- [What you are asked to do]: Look through the records below for the line with "SUBSTRUCTURE" and the line with "REAL ESTATE TAX", then return those lines and all lines between, exactly.

- [Task inputs]:
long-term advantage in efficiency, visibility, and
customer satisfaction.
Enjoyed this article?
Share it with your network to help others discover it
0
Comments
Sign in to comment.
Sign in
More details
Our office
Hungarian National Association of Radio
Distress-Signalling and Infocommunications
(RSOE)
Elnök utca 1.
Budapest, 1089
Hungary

==

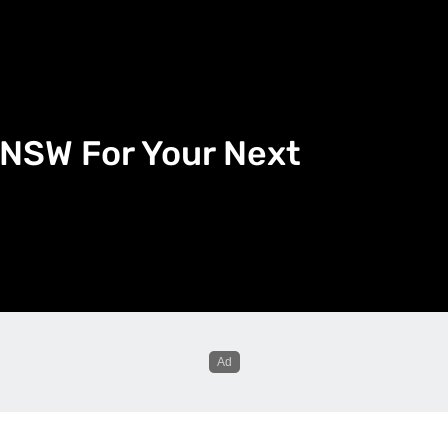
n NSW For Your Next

* * *

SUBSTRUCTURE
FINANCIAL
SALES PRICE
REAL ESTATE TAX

- [Exercise solution]:
SUBSTRUCTURE
FINANCIAL
SALES PRICE
REAL ESTATE TAX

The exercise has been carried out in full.